• _Task item 1_
Extract, word for word, everything in the passage on the indigenisation notice from "Well the minister" down to "in the area.".
Passage provided START
What everybody thought was a crude policy issue yet to be refined through debate, discussions and consultation, had actually found itself into a government Gazette. The Minister of Youth, Development, Indigenisation and Economic Empowerment had scored what seemed to be a first by issuing General Notice 280/2012 to businesses in the finance, tourism, education, sport, arts, entertainment and culture, engineering and construction, energy, services, telecommunications, transport and motor industry sectors to indigenise their entities within one year.
Well the minister would argue that he was not acting of his own volition, but had the backing of the Indigenisation Act, 2007 and regulations issued in 2010. Gleaning through the discussions last week, I learnt from the social media and blogs that the legal side of this issue has been addressed by experts in the area.
In addition, it has created an interesting unity of purpose between people initially divided by ideological orientation. The Prime Minister, the Minister of Finance and the Reserve Bank governor are singing from the same hymn book. Well, this may be a first on their side. From the armchair analysis, what remains to be explored is whether this is a case of populism in battle with logic. If so, who is on which side? On this one, it seems the MDC side of government is speaking with one voice than the other side. Armed with the government notice, Indigenisation Act, 2007 and Regulations issued in 2010, the Minister of Youth, Development, Indigenisation and Economic Empowerment for now seems to have an upper hand in this battle.
Passage provided END
Entries shown START
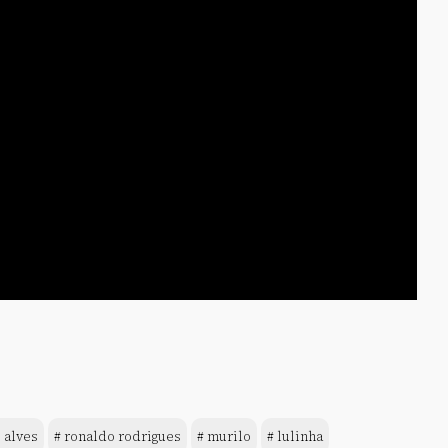
o alves
# ronaldo rodrigues
# murilo
# lulinha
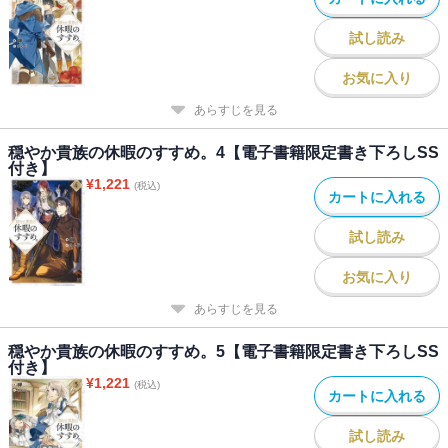
試し読み
お気に入り
あらすじを見る
穏やか貴族の休暇のすすめ。4【電子書籍限定書き下ろしSS
付き】
¥
1,221
(税込)
カートに入れる
試し読み
お気に入り
あらすじを見る
穏やか貴族の休暇のすすめ。5【電子書籍限定書き下ろしSS
付き】
¥
1,221
(税込)
カートに入れる
試し読み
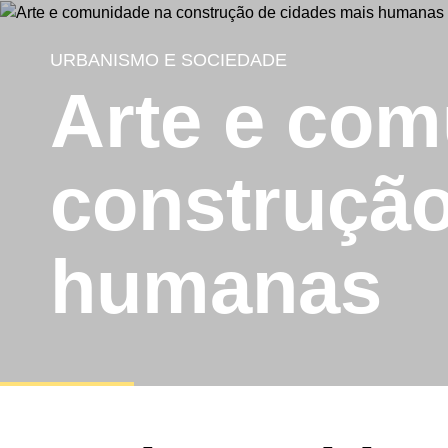
URBANISMO E SOCIEDADE
Arte e com
construção
humanas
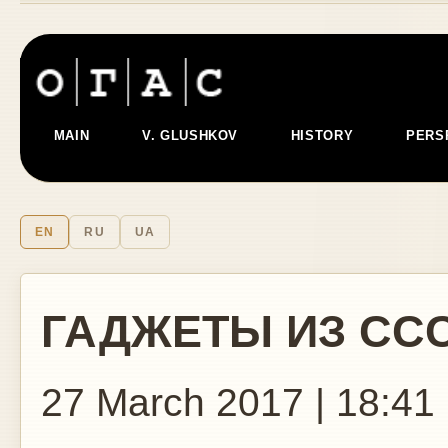
MAIN
V. GLUSHKOV
HISTORY
PERS
EN
RU
UA
ГАДЖЕТЫ ИЗ СС
27 March 2017 | 18:41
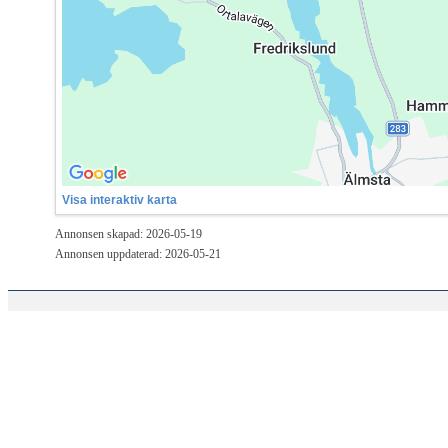
Visa interaktiv karta
Annonsen skapad: 2026-05-19
Annonsen uppdaterad: 2026-05-21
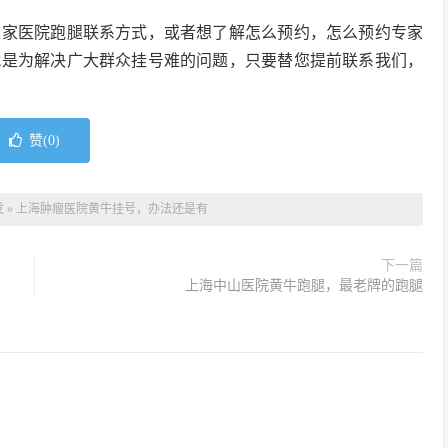
这家医院跑腿联系方式，或者想了解怎么预约，怎么预约专家
就是为解决广大群众挂号难的问题，只要替您提前联系我们，
赞(
0
)
发
»
上海肿瘤医院黄牛挂号，办法还是有
下一篇
上海中山医院黄牛跑腿，最老牌的跑腿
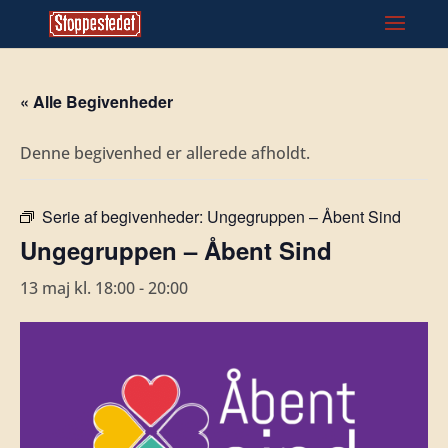
« Alle Begivenheder
Denne begivenhed er allerede afholdt.
Serie af begivenheder:
Ungegruppen – Åbent Sind
Ungegruppen – Åbent Sind
13 maj kl. 18:00
-
20:00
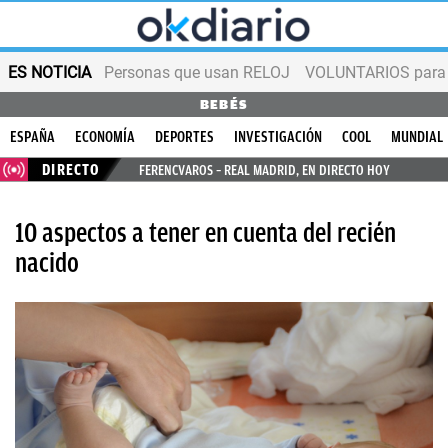
ES NOTICIA
Personas que usan RELOJ
VOLUNTARIOS para v
BEBÉS
ESPAÑA
ECONOMÍA
DEPORTES
INVESTIGACIÓN
COOL
MUNDIAL
DIRECTO
FERENCVAROS – REAL MADRID, EN DIRECTO HOY
10 aspectos a tener en cuenta del recién
nacido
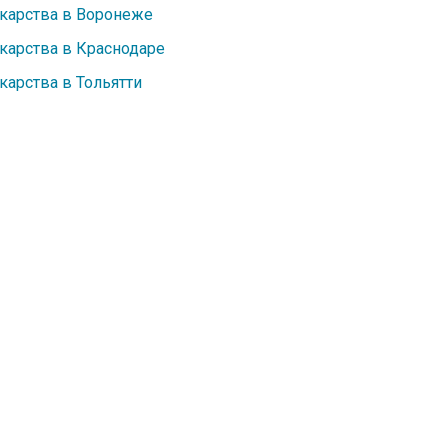
карства в Воронеже
карства в Краснодаре
карства в Тольятти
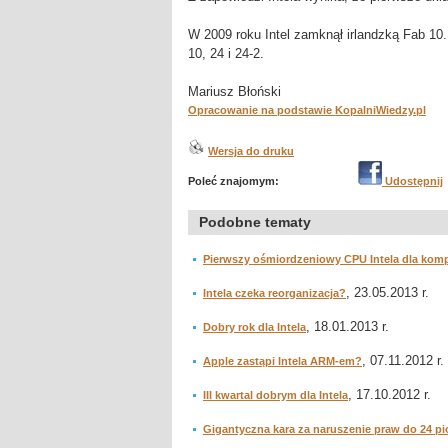
W 2009 roku Intel zamknął irlandzką Fab 10
10, 24 i 24-2.
Mariusz Błoński
Opracowanie na podstawie KopalniWiedzy.pl
Wersja do druku
Poleć znajomym:
Udostępnij
Podobne tematy
Pierwszy ośmiordzeniowy CPU Intela dla kom
, 23.05.2013 r.
Intela czeka reorganizacja?
, 18.01.2013 r.
Dobry rok dla Intela
, 07.11.2012 r.
Apple zastąpi Intela ARM-em?
, 17.10.2012 r.
III kwartal dobrym dla Intela
Gigantyczna kara za naruszenie praw do 24 p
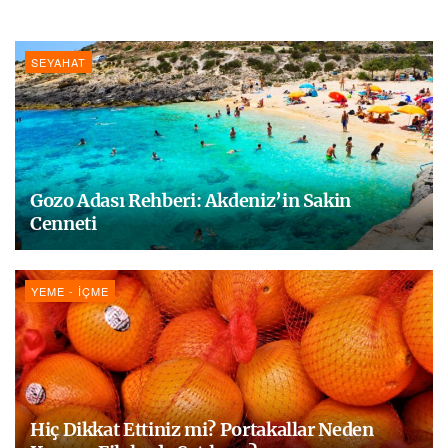
SEYAHAT
Gozo Adası Rehberi: Akdeniz’in Sakin
Cenneti
YEME - İÇME
Hiç Dikkat Ettiniz mi? Portakallar Neden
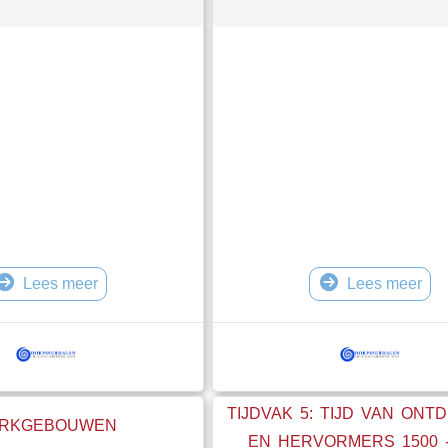
Lees meer
Lees meer
TIJDVAK 5: TIJD VAN ONT
RKGEBOUWEN
EN HERVORMERS 1500 -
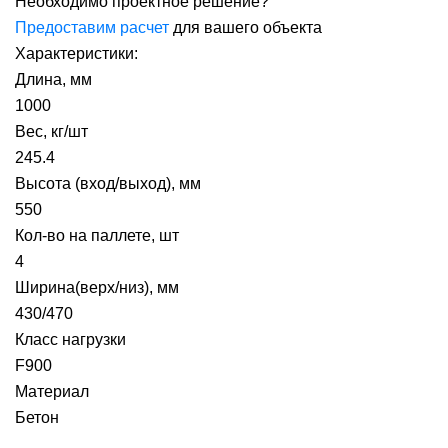
Необходимо проектное решение?
Предоставим расчет
для вашего объекта
Характеристики:
Длина, мм
1000
Вес, кг/шт
245.4
Высота (вход/выход), мм
550
Кол-во на паллете, шт
4
Ширина(верх/низ), мм
430/470
Класс нагрузки
F900
Материал
Бетон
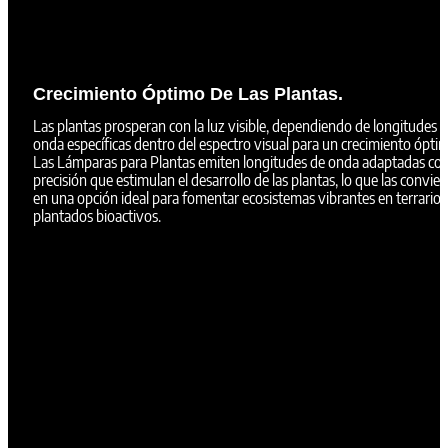
Crecimiento Óptimo De Las Plantas.
Las plantas prosperan con la luz visible, dependiendo de longitudes 
onda específicas dentro del espectro visual para un crecimiento ópti
Las Lámparas para Plantas emiten longitudes de onda adaptadas co
precisión que estimulan el desarrollo de las plantas, lo que las convier
en una opción ideal para fomentar ecosistemas vibrantes en terrarios
plantados bioactivos.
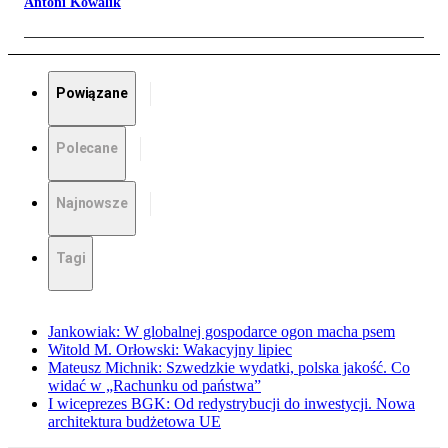
Antoni Kowalik
Powiązane
Polecane
Najnowsze
Tagi
Jankowiak: W globalnej gospodarce ogon macha psem
Witold M. Orłowski: Wakacyjny lipiec
Mateusz Michnik: Szwedzkie wydatki, polska jakość. Co
widać w „Rachunku od państwa”
I wiceprezes BGK: Od redystrybucji do inwestycji. Nowa
architektura budżetowa UE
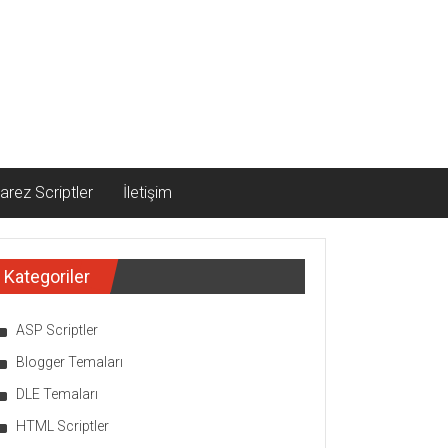
arez Scriptler
İletişim
Kategoriler
ASP Scriptler
Blogger Temaları
DLE Temaları
HTML Scriptler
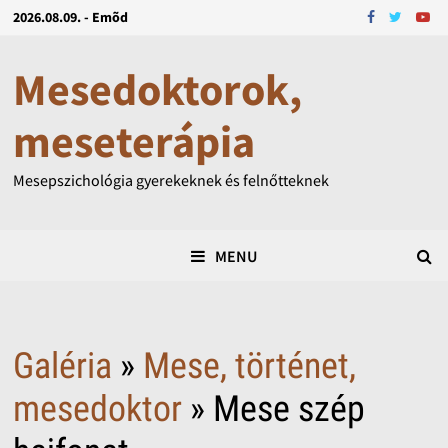
2026.08.09. - Emõd
Mesedoktorok,
meseterápia
Mesepszichológia gyerekeknek és felnőtteknek
MENU
Galéria
»
Mese, történet,
mesedoktor
» Mese szép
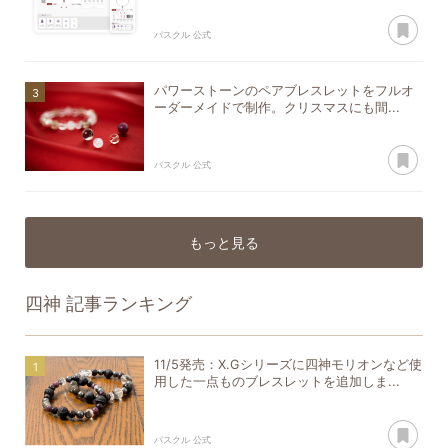
あ
パスクル 公式
パワーストーンのペアブレスレットをフルオ
ーダーメイドで制作。クリスマスにも間...
あ
パスクル 公式
もっと見る
四神
記事ランキング
11/5発売：X.Gシリーズに四神モリオンなど使
用した一点ものブレスレットを追加しま...
あ
パスクル 公式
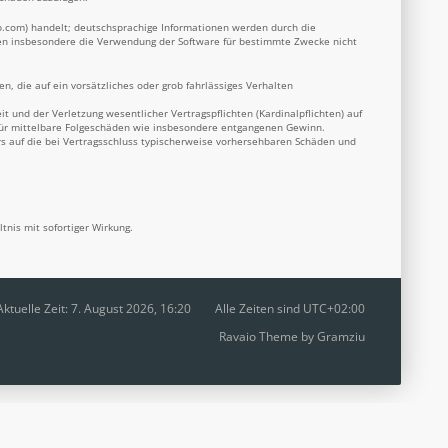
b.com
) handelt; deutschsprachige Informationen werden durch die
nnen insbesondere die Verwendung der Software für bestimmte Zwecke nicht
n, die auf ein vorsätzliches oder grob fahrlässiges Verhalten
 und der Verletzung wesentlicher Vertragspflichten (Kardinalpflichten) auf
 für mittelbare Folgeschäden wie insbesondere entgangenen Gewinn.
s auf die bei Vertragsschluss typischerweise vorhersehbaren Schäden und
nis mit sofortiger Wirkung.
Aktuelle Zeit: 7. August 2026, 16:20
Alle Zeiten sind
UTC+02:00
Ravaio Theme by
Gramziu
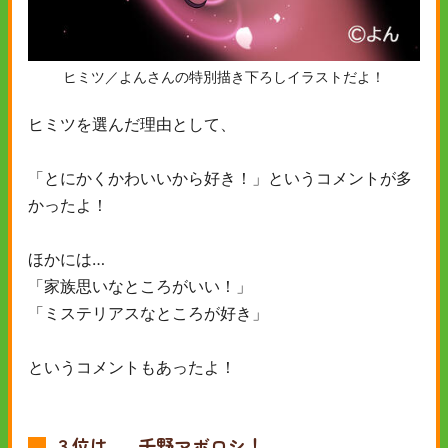
ヒミツ／よんさんの特別描き下ろしイラストだよ！
ヒミツを選んだ理由として、
「とにかくかわいいから好き！」というコメントが多
かったよ！
ほかには…
「家族思いなところがいい！」
「ミステリアスなところが好き」
というコメントもあったよ！
３位は……
千野
マボロシ！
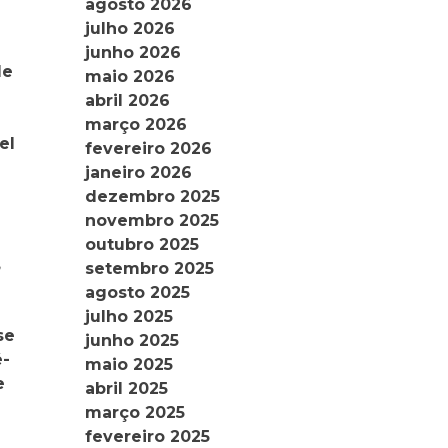
agosto 2026
julho 2026
junho 2026
de
maio 2026
abril 2026
março 2026
el
fevereiro 2026
janeiro 2026
dezembro 2025
novembro 2025
outubro 2025
,
setembro 2025
agosto 2025
julho 2025
se
junho 2025
é-
maio 2025
e
abril 2025
e
março 2025
fevereiro 2025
Entries shown END
• _Task item 2_
Copy everything in the rows from their start down to the line containing "карства в Тольятти", with both ends included and the pictures left out.

• _Final answer 1_
Well the minister would argue that he was not acting of his own volition, but had the backing of the Indigenisation Act, 2007 and regulations issued in 2010. Gleaning through the discussions last week, I learnt from the social media and blogs that the legal side of this issue has been addressed by experts in the area.

• _Final answer 2_
o alves
# ronaldo rodrigues
# murilo
# lulinha
試し読み
お気に入り
あらすじを見る
穏やか貴族の休暇のすすめ。4【電子書籍限定書き下ろしSS
付き】
¥
1,221
(税込)
カートに入れる
試し読み
お気に入り
あらすじを見る
穏やか貴族の休暇のすすめ。5【電子書籍限定書き下ろしSS
付き】
¥
1,221
(税込)
カートに入れる
試し読み
URBANISMO E SOCIEDADE
Arte e com
construção
humanas
MAIN
V. GLUSHKOV
HISTORY
PERS
EN
RU
UA
ГАДЖЕТЫ ИЗ СС
27 March 2017 | 18:41
Visa interaktiv karta
Annonsen skapad: 2026-05-19
Annonsen uppdaterad: 2026-05-21
这家医院跑腿联系方式，或者想了解怎么预约，怎么预约专家
就是为解决广大群众挂号难的问题，只要替您提前联系我们，
赞(
0
)
发
»
上海肿瘤医院黄牛挂号，办法还是有
下一篇
上海中山医院黄牛跑腿，最老牌的跑腿
« Alle Begivenheder
Denne begivenhed er allerede afholdt.
Serie af begivenheder:
Ungegruppen – Åbent Sind
Ungegruppen – Åbent Sind
13 maj kl. 18:00
-
20:00
ES NOTICIA
Personas que usan RELOJ
VOLUNTARIOS para v
BEBÉS
ESPAÑA
ECONOMÍA
DEPORTES
INVESTIGACIÓN
COOL
MUNDIAL
DIRECTO
FERENCVAROS – REAL MADRID, EN DIRECTO HOY
10 aspectos a tener en cuenta del recién
nacido
карства в Воронеже
карства в Краснодаре
карства в Тольятти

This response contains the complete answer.